Quote from: RPGPundit;964210The FATE games that aren't done by frustrated storygamers enamored of the smell of their own farts can be good.

Starblazer Adventures was good.
So was ICONs.

Mindjammer FATE was also good, though Mindjammer Traveller is so much better.

I picked up Mindjammer Fate just as I was starting to burn out on the system. It's excellent and I don't regret getting it because it was executed with a clear vision and was meant to be something other than yet another rad-cool mashup. By the way, your review sold me on the Traveller version.

Dumarest

Quote from: Justin Alexander;963934I'm going to "me, too" this. FATE is just filled with all these metagame mechanical interactions that seem to consistently add up to less than the sum of their parts.

EXCERPTED DATA:
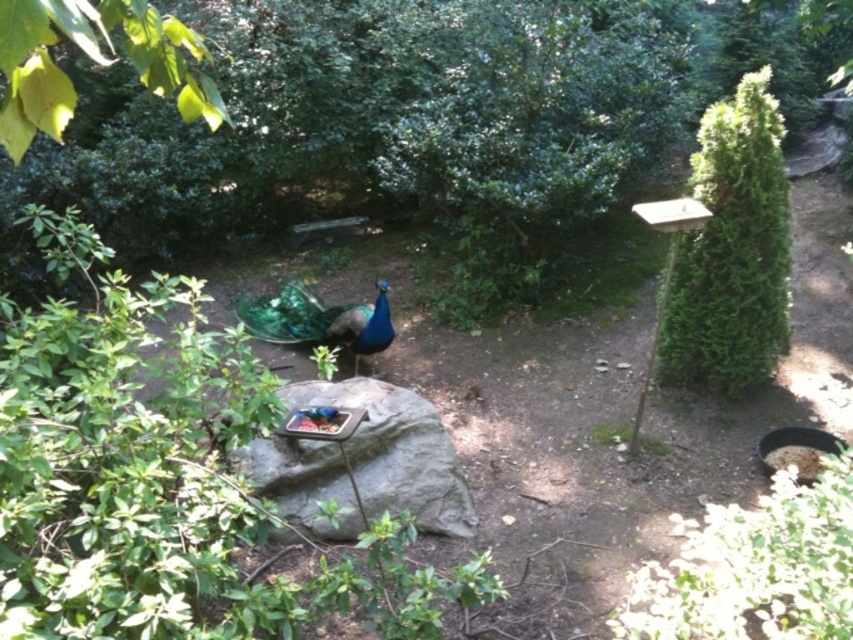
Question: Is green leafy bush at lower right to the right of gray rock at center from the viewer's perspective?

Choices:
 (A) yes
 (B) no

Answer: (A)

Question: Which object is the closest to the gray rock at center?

YOUR GOAL:
Answer these questions from the forum excerpt about FATE games above, marking each answer with the matching letter.
(a) Besides Mindjammer, which FATE games does the RPGPundit quote name as good?
(b) Why does the poster not regret getting Mindjammer Fate?
(c) According to the Justin Alexander quote, what is FATE filled with?

RESULT:
(a) Starblazer Adventures and ICONs.
(b) It was executed with a clear vision and was meant to be something other than yet another rad-cool mashup.
(c) Metagame mechanical interactions that seem to consistently add up to less than the sum of their parts.